Sample Feedback (End Comment) on a Research Paper in an Introductory Writing Course
This paper has really improved, and I appreciate all the work that you have put into it. I think that you're making a really interesting point: the money the schools receive has a direct effect on "children's attitudes towards the world and others around them." I was also impressed by the self-critique in your cover note. You have developed the ability to assess the strengths and weaknesses of your own work—an important part of improving your writing. Good work! Here are some suggestions for revision:
(1) Give your reader an explicit thesis. I thought that "money is the key" was a little vague—it didn't really give your reader a specific point to hang onto. How is money the key? What do you mean by that? By adding a few sentences at the end of your first paragraph which make your argument about education explicit, you could capture the reader's attention and focus it on your point early on. For example, after "money is key," you might say something like, "In this paper I will argue that the education system in America..." or "My purpose in this paper is to suggest that...." (You might want to look at the "E.R." paper for an example of this kind of sentence.) As the handout says, a thesis should be as specific and as direct as possible.
(2) Make readerly transitions. I'm thinking especially of the transition on page four. I know that you already know this is the paper's weakest point. Think about how the Stephen story relates to Anyon's analysis. Is he an example of what Anyon is talking about? In what way? Why is it important to talk about Stephen at this point in the paper? How does his experience complicate/ add to what Anyon has said? I would try to construct a topic sentence (to go before the quote) that expresses the relationship between Anyon and Stephen and relates back to your thesis. We could work on this section together during office hours.

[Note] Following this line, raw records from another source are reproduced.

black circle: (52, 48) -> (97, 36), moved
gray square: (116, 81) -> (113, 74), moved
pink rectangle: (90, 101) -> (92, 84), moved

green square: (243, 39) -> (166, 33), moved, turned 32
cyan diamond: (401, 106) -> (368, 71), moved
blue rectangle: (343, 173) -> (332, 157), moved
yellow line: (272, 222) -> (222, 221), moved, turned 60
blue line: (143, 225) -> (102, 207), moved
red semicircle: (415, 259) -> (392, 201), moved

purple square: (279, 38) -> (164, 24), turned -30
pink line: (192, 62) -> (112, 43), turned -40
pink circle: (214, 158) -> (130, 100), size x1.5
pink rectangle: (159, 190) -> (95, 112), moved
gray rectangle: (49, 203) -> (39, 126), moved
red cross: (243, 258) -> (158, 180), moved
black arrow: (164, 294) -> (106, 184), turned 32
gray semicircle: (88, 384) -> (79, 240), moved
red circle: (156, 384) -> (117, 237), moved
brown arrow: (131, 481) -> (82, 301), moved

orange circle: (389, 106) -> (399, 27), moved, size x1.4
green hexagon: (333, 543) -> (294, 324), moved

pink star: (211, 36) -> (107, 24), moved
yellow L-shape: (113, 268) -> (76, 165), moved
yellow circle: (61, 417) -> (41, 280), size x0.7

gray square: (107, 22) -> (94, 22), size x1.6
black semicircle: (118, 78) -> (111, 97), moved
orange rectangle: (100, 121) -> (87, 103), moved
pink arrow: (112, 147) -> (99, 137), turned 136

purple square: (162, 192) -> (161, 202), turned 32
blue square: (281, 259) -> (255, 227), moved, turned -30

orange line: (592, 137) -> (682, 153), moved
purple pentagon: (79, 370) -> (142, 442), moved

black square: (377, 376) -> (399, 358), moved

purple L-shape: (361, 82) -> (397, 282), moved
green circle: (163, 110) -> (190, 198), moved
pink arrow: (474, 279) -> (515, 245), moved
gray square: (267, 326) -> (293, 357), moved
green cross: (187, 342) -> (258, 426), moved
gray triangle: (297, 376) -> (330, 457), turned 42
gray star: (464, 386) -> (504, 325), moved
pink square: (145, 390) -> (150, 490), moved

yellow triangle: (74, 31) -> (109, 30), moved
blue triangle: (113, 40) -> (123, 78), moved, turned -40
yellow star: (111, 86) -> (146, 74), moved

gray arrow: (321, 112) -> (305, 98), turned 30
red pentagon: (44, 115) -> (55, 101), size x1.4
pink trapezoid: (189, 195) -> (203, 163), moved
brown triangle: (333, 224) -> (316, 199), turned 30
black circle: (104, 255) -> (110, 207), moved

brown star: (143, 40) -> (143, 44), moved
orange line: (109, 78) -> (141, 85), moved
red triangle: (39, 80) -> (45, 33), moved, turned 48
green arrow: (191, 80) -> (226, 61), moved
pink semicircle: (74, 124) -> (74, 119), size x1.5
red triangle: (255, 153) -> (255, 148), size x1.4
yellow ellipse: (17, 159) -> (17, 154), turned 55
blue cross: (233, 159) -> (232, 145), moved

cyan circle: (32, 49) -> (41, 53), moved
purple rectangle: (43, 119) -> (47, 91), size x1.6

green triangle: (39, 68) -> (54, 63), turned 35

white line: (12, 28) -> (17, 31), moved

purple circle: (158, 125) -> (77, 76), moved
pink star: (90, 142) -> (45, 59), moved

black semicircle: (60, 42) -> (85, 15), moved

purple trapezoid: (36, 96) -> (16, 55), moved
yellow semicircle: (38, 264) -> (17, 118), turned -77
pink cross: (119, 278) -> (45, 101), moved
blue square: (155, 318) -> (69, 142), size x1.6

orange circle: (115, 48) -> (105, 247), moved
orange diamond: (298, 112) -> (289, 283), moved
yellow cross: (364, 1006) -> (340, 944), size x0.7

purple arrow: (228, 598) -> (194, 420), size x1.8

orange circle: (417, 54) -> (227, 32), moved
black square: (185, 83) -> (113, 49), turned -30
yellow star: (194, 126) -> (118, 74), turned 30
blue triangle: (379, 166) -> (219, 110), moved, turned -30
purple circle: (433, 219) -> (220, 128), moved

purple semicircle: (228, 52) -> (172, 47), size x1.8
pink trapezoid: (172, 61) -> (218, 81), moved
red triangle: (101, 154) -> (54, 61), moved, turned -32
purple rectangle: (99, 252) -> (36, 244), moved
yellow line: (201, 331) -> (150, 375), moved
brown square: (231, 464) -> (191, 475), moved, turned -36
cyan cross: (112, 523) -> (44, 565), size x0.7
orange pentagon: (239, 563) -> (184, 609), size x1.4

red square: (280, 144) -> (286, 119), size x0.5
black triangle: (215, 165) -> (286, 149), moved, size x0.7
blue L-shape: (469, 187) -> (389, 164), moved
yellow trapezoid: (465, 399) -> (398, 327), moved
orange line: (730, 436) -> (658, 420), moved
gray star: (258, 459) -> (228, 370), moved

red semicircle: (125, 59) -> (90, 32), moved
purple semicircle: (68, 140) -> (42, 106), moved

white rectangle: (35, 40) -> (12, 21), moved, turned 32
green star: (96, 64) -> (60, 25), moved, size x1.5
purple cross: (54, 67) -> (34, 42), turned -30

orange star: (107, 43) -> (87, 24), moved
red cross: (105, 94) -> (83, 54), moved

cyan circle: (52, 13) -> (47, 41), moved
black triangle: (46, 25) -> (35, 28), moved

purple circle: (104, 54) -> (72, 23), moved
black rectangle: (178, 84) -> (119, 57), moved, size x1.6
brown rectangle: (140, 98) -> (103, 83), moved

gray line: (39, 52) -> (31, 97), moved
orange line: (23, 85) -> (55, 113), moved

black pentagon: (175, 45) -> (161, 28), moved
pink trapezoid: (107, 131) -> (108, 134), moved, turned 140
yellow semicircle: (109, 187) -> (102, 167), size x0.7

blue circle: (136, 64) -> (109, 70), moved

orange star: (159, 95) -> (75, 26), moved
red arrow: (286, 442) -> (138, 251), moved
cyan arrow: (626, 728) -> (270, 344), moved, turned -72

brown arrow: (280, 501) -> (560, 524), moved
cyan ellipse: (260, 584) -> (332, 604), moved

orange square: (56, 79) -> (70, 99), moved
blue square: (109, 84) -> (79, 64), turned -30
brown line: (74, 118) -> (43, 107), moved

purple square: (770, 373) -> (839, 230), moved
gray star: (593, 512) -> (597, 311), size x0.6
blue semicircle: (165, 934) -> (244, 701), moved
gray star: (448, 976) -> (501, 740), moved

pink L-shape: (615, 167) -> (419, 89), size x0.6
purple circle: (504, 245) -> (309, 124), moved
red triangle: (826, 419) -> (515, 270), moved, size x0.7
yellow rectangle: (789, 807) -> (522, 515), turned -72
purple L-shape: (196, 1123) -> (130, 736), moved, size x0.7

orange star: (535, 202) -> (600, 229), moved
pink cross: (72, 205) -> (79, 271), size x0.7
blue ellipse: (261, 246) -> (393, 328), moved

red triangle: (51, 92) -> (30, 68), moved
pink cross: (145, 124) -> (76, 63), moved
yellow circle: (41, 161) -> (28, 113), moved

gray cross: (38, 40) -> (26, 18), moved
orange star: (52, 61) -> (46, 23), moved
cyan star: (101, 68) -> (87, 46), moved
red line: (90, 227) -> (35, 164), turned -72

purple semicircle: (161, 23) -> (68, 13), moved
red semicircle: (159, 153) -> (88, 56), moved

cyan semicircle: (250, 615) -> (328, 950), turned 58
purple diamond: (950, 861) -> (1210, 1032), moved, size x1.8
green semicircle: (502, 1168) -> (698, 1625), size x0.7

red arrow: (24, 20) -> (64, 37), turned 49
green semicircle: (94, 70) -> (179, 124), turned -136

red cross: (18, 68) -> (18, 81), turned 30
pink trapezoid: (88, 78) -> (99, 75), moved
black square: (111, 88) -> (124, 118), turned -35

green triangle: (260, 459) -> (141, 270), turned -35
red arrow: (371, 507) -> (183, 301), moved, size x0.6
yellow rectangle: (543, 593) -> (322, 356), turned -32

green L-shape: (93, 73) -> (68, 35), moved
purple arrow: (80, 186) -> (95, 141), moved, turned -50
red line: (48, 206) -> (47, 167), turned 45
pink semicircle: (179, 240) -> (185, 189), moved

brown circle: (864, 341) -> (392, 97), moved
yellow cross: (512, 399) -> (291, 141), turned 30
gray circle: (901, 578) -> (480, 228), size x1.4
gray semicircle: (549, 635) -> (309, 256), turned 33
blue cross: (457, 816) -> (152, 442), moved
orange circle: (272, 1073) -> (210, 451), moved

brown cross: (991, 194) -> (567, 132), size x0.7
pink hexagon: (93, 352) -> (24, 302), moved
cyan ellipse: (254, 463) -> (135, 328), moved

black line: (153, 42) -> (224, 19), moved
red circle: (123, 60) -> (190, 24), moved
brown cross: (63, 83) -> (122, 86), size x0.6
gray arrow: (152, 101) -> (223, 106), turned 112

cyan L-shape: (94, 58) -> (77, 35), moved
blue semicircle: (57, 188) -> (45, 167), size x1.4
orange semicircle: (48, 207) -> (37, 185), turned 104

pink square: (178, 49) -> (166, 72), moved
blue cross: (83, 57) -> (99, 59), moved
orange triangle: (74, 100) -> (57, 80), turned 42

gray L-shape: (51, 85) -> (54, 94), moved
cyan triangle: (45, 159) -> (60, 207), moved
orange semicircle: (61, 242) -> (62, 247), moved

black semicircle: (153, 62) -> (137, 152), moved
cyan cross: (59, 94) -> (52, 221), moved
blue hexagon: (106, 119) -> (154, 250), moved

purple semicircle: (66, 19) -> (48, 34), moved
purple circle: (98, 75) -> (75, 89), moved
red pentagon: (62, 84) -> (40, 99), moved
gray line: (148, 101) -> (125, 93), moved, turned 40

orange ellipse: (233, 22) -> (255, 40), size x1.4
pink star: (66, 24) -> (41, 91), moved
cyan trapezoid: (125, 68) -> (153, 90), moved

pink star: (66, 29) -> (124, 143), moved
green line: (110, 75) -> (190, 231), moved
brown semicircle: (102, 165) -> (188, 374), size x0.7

(3) Conclude with strength. I think that you are beginning to make a very explicit call to action—but as it stands, your conclusion fizzles out. Look at some of the examples we talked about in class. How do they handle the "call to action" conclusion?
Instructor's Explanation of the Strategies She's Using in Her Comment
In this response, I refer to several previous conversations in order to engage Jenny in this over‑arching, meta‑sequencing conversation I've been describing: I refer to issues she's raised in her note; I refer to an example paper we've looked at together as a class (the "E.R." paper); I use language that occurs on handouts ( "As the handout says", "readerly"); and I use language that arose in a class discussion (a student had described a conclusion he liked as a "call to action" conclusion). Most importantly, the first words of each suggestion are written as "basic" principles, in short phrases with action verbs ("Give your reader an explicit thesis," "Make readerly transitions," "Conclude with strength"). I've found this "principle" approach to be extremely valuable: the principles contribute to the sequencing discussion by giving the students a language to describe what they are working on.